§ **Consignas**
1) Enumera lo que, según el fragmento, la resurrección del Hijo trae al mundo.
2) Por favor, extrae del fragmento el pasaje que va desde "Ustedes, mis sacerdotes, son" hasta "del Espíritu Santo.", copiado sin ningún cambio.

§ **Fragmento proporcionado**
════

Para que los que tengan ojos vean y los que tengan oídos oigan.
Para que los que no creen, crean y los que creen se dispongan a recibir mi alegría para llenarlos y desbordarlos.
Para que entregues esta alegría en el anuncio de la buena nueva, llegando a todos los rincones del mundo, anunciando que el Reino de los Cielos está cerca.
Estoy a la puerta y llamo: que me abran, y que me dejen entrar.
Ustedes, mis sacerdotes, son Juan y son Elías, precursores de mi llegada, los que proclaman mi Palabra, los que construyen mi Reino, anunciando el Evangelio, bautizando en el nombre del Padre y del Hijo y del Espíritu Santo.
Ustedes, que no son dignos de desatar la correa de mis sandalias, son los que yo he enviado antes de mí, para anunciar que el Hijo de Dios ha venido al mundo, nacido de un vientre puro de mujer virgen, engendrado por el Espíritu Santo, nacido como hombre siendo Dios, alimentado por los hombres, bautizado, recibido y aceptado por los hombres, escuchado y alabado por los hombres, tentado por el diablo viviendo en el desierto, rechazado por los hombres, juzgado y sentenciado injustamente, despreciado, torturado, despojado de todo, por los hombres, desangrado hasta la muerte en una cruz, sufriendo en carne y en espíritu el destierro y el exilio del mundo, al que Dios tanto ha amado, que entregó a su único Hijo al mundo para salvarlo, para redimirlo, para hacer nuevas todas las cosas, para vencer a la muerte y al pecado en la resurrección del Hijo que trae al mundo la fe, la esperanza y el amor para la vida eterna.
Permanezcan en vela y en oración, esperando a que vuelva, porque nadie sabe ni el día ni la hora, pero el tiempo está cerca.

════

§ **Material de trabajo**
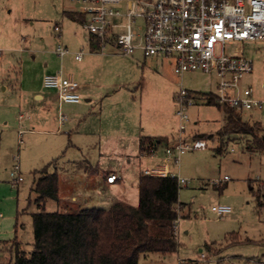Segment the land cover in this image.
<instances>
[{"label": "rangeland", "instance_id": "obj_1", "mask_svg": "<svg viewBox=\"0 0 264 264\" xmlns=\"http://www.w3.org/2000/svg\"><path fill=\"white\" fill-rule=\"evenodd\" d=\"M72 7H75L72 0H0V154L3 151L10 153L8 159L0 162V264H14L17 250L14 239L19 240L20 248L27 252L34 246L32 213L41 210L35 200L37 192L31 189L34 176L24 170L26 181L23 184H14L10 180L16 157L20 164L26 160L22 149L27 127L37 130L27 136L34 141L35 151H40L39 167L58 157L61 195L74 191L82 192L84 197V201L77 204L62 198L49 199L44 205L45 210L78 211L84 207L107 208L111 205L113 191L106 189L107 184L103 192L97 182L99 176L72 164L73 160L85 158L93 164L100 160L107 171L116 170L121 177V181L115 182L121 187L119 192L126 194L128 202L137 205L139 173L146 167L148 159L140 155L138 140H132L128 157L104 150L101 153L100 144L104 149V144L115 145L117 134L124 131V127L129 130L138 125L141 107L144 108L141 119L147 129H152L153 123L156 130L177 131L176 138L179 139L176 94L181 88L193 91L195 97V103L187 107L191 121L184 139L192 144L194 139L204 138L208 146L189 149L181 155L178 165L171 164L172 171L186 179L179 190L182 207L177 219V250L166 255L143 253L139 264H180L184 259L198 260L199 264H225L228 261L264 264V204L259 205L257 196L260 191L264 199V153L252 147L250 135L222 131L226 113L218 104L208 103L205 94H218L219 77L201 70L179 74L169 58L146 56L139 49L125 53L113 44L101 47L93 40L90 44L86 40L88 32L83 21H79L73 12L71 17L65 14ZM59 46L70 51L65 55L63 65L57 53ZM241 47L254 61L253 70L242 77L241 85L251 86L254 95L264 99V40L249 41ZM45 48L53 50V58L63 75L68 74L67 68L82 63L97 83L85 130H74L70 137L65 132L69 122L64 124L60 115H68L69 108L87 103L86 93L80 92L82 98L78 104L63 102L64 106L58 107L62 103L58 102L52 115L48 108H41L32 92L25 88L21 90L23 84L24 87L33 82V66L45 60ZM228 50L233 52V47L229 46ZM71 51H84V59L76 60ZM99 84L107 86L104 88L111 93H102ZM21 98L26 104L36 103L34 110L19 107ZM101 110L105 117L99 120L98 111ZM121 110L123 117L119 114ZM21 113L24 114L22 118ZM242 114L249 122L264 124V107L245 110ZM6 121L8 123L4 124ZM57 127L61 129L56 134L46 132V129ZM20 128L24 132L21 135L17 133ZM61 139L64 146L50 154L48 144H59ZM63 151L65 153L60 156ZM54 168L52 166L51 170ZM88 174L90 181L86 179ZM225 175L227 179H224ZM218 204H229L233 210L219 215L212 209ZM7 221L11 222L10 226ZM233 233L239 239L249 237L254 241L235 243L226 248L225 245L235 239ZM3 238H11L8 247L3 245ZM206 243L211 244V250L206 248ZM202 252L209 258L203 259ZM218 258L223 261H217Z\"/></svg>", "mask_w": 264, "mask_h": 264}, {"label": "built area", "instance_id": "obj_2", "mask_svg": "<svg viewBox=\"0 0 264 264\" xmlns=\"http://www.w3.org/2000/svg\"><path fill=\"white\" fill-rule=\"evenodd\" d=\"M73 11L84 18L83 27L88 38L105 47L113 44L125 53L141 50L146 56H162L171 60L175 72L201 70L216 74L218 101L240 110L261 109L264 99L254 95L251 86H242V77L254 68V61L243 51L241 44L264 40V0H72ZM59 28L58 26H56ZM233 47V52L228 47ZM61 54L68 52L59 47ZM1 55V54H0ZM83 51L76 53L81 59ZM44 85L55 89L62 102L81 101L80 84L62 73L46 74ZM176 115L179 118V139L174 144L164 145L159 155V145L147 157L160 161L144 168L147 175L176 176L178 184L186 179L171 169L178 165L181 155L189 150L207 147L203 138L188 143L184 138L191 119L187 107L195 103L189 90L181 88L176 94ZM61 120L67 115L61 114ZM16 159H18L16 157ZM10 177L13 183L24 180L18 160ZM117 175L108 176L113 182ZM228 176L225 175L224 179ZM219 215L232 210L229 204L213 205ZM201 257H209L202 252ZM217 261H223L218 258ZM225 264H236L228 261Z\"/></svg>", "mask_w": 264, "mask_h": 264}, {"label": "trees", "instance_id": "obj_3", "mask_svg": "<svg viewBox=\"0 0 264 264\" xmlns=\"http://www.w3.org/2000/svg\"><path fill=\"white\" fill-rule=\"evenodd\" d=\"M65 14L71 17L70 11ZM79 17L81 14L73 12ZM75 16V15H74ZM189 91V96L195 97ZM208 103H216L226 113L222 131L241 133L252 137V147L264 153V124L249 122L243 117V110L227 104H220L218 95L205 93ZM159 144L170 145L168 137L142 136L140 154L150 153ZM56 160L36 171L33 190L37 192L36 203L41 210L32 213L34 246L32 251L17 246L14 264H139L140 257L147 252L164 255L178 248L177 219L180 185L176 176L147 175L141 172L139 178V203L131 204L117 199L109 207H89L78 211H47L44 208L49 199H59V173L52 166ZM258 203L264 199L258 191ZM234 235V236H233ZM230 244L254 241L239 239L232 234ZM206 248L212 249L210 243ZM180 264H199L198 260H183Z\"/></svg>", "mask_w": 264, "mask_h": 264}, {"label": "crops", "instance_id": "obj_4", "mask_svg": "<svg viewBox=\"0 0 264 264\" xmlns=\"http://www.w3.org/2000/svg\"><path fill=\"white\" fill-rule=\"evenodd\" d=\"M66 11L75 12V11H73V8H70ZM86 40L88 41V43L91 44L92 40L88 38V35L86 37ZM94 43H96V42H94ZM59 47H61V46H59ZM59 47H58V49H59ZM17 49L18 48H16L14 51H16ZM91 49H93V48H91ZM69 52L70 51H68L64 54H61L59 51H57V53L61 56V59H60L61 65H63V63L65 62V60H66L65 55L68 54ZM71 52H73L76 60L82 61L84 59V53H85L84 51H83V57L81 59L76 58V53H78L80 51H77V52L71 51ZM44 55H45V60L42 62V64L40 63L39 65L36 64L33 66V70H32V73L34 76L33 82L27 84V86H24V87H23V85H24L23 84L21 90H23V88H25V89H27V91L32 92L33 97L41 105V108L44 110H46V108H48V110L50 112H52V115H53V109L56 110L57 103L62 102V101L59 99L57 91L55 89H50V88L45 87L44 76L46 74L62 73V70H58V69H60L59 68L60 66L56 63L55 58H53V50L52 49L45 48L44 49ZM153 57L158 58L157 56H153ZM0 58H1V55H0ZM67 69H68V74L64 75V76L72 77L73 79L77 80L80 84L79 92L82 91V93H86L88 95V98L86 99L87 103L81 104V105L73 107V108H69V112H67L69 117L67 114H65V115H67L68 118L64 119L62 122H64V124L69 122V124L66 126L67 128L65 129V132H67L69 137H70L72 135V131H74V130L75 131L76 130H83V131L85 130L84 126L86 125V123L89 120V117L91 116V108H93L91 103H93V101L95 99L94 98V96L96 95V85L95 84H97V83L91 77L90 73H88V67L86 66V64L78 63V66L67 68ZM99 85H101V84H99ZM99 87H101V89H103L102 93H106V95L111 93L110 91H107L104 88L107 86L101 85ZM109 87H112V86H109ZM6 88H7V86L4 87V89H6ZM20 100L22 101V103H21V106L19 105V107H23V108L28 109V110H30V109L34 110L36 103L26 104V103H24L23 98H21ZM80 102H78V103H80ZM78 103H69V104H78ZM63 104H65V103H63V102L59 103L58 107H63L64 106ZM67 104H68V102H67ZM118 108H122V110H123V107H118ZM122 110L119 112L121 117H123V112H124ZM134 111H136V110H134ZM143 111H144V108L141 107L140 120L138 122V125L135 124V126L129 130L123 126L124 131L117 134L118 139H117V142L114 143L115 145L109 146L108 143H107V145L104 144V146H105V149H104V148H102L103 144H100L99 148L101 150V153H103V150H104L105 152L109 151V152H112L113 154H115L117 152L118 154H121L122 156L125 155L128 157L130 155L129 154V148L131 147L132 140L134 141V139L136 142L138 140V150L140 153V139L142 136L168 137V140L171 144H174L176 142L177 131H175V132L171 131V132L165 133L163 130H156L155 125L153 123H151L152 129H147L146 125L144 124L143 119H141ZM98 112L99 113H98L97 118L99 120H101L102 118L105 117V113H103L102 110L98 111ZM20 115H21V118L24 117L23 113H21ZM49 120L50 121L53 120V116L50 117ZM7 123H8V121H6L4 124H7ZM125 123H127V122H125ZM93 128H96V126H94ZM60 129L61 128H59V127L49 128V129H46V132L53 135V133L54 134L58 133L60 131ZM35 132H37L36 128L33 130L29 129L28 127L26 128V132H25L26 138H25V142H24V147L22 149V156L26 160H24L23 163L20 164L19 160L16 159V160H18V162L20 164V173H21V175L24 176V180L21 182H18L17 184H23L26 181V178L24 175V170L30 171L33 174L34 184H35L36 179L39 177V174H36V171L39 170L40 168L44 167L48 163H51L53 160H56L55 169L57 170L58 157L53 158L51 161L47 162L42 167L38 166L40 163V157H39L40 151L39 150L35 151V145L33 144L34 141H32V139L29 140V137L27 136V134H33ZM17 133H19L20 135H21V133L23 134L24 133L23 128H20L17 131ZM14 136H15V133H14ZM58 143L59 144H55V143L53 144V142H52V143L48 144L47 149L50 151V154L53 153V150L60 149L61 147H63L65 142L62 141V139H61ZM163 146H164V144L159 145V152H158L159 155H161L163 153ZM207 146H208V142H207ZM21 147H22V142L19 143V150L21 149ZM64 153H65V151H63L60 156H62ZM9 154L3 151L0 154V162H2L4 160V158H6V157L8 159ZM147 158L148 159H147L146 167L153 166L160 161V158H157V157H147ZM16 160L13 163L12 168L14 167ZM72 164L73 165L77 164L79 167L84 169L85 172H89V174L99 176L97 182L100 183L99 187L102 188L103 192L106 191L105 187L107 184L106 189H110L113 191L112 192L113 195L111 194V197H110L111 204L117 199H121V200L128 202V200L126 199L127 196L126 197L124 196L126 194L123 195L122 192L120 193L119 191L121 190L120 189L121 187L117 183H115L116 181H121V177L119 176V174L116 170L110 169L107 171L104 168L105 166H103V164H101L100 160L96 161L95 164H93V162H91L87 158H85L84 160H73ZM0 166H1V163H0ZM12 168H11V170H12ZM57 172H58V170H57ZM141 172H143V170L140 171L139 178H140ZM89 174L86 175L87 181H90L89 180L90 178L88 177ZM113 174L117 175L116 180L113 182L108 181V176L113 175ZM101 177H102L103 181L101 180ZM139 178H138V185H139ZM10 180H11V177H10ZM93 181H94V179H93ZM11 182H12V180H11ZM14 184H16V183H14ZM31 189H30V191H31ZM82 194H83L82 192L72 191L69 194H67L66 196H62L61 195V179H60V175H59V198L60 199L62 198L64 200L71 201L72 203L77 204L79 202L84 201V199H83L84 197ZM114 194H115V196H114ZM120 195H123V196H120ZM138 203H139V201H138ZM92 207H97V206H92ZM84 208H89V207H84ZM179 210H180V208H179ZM232 210H233V208H232ZM232 210L230 212H232ZM230 212H228V213H230ZM10 223H11L10 221H7V225L10 226L11 225ZM7 235H10V233H8ZM246 238H249V237H246ZM1 241H3V245L5 247H8L7 245H9L11 238H7V239L3 238V239H1ZM14 241H17V239H14ZM230 245H233V244H230ZM230 245H228L227 247H229ZM202 249L203 248H201L200 250H202ZM223 249H225V248H223ZM221 255L224 256L223 254H221ZM184 260H188V259H184Z\"/></svg>", "mask_w": 264, "mask_h": 264}]
</instances>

════

§ **Respuestas**
1) La fe, la esperanza y el amor.

2)
Ustedes, mis sacerdotes, son Juan y son Elías, precursores de mi llegada, los que proclaman mi Palabra, los que construyen mi Reino, anunciando el Evangelio, bautizando en el nombre del Padre y del Hijo y del Espíritu Santo.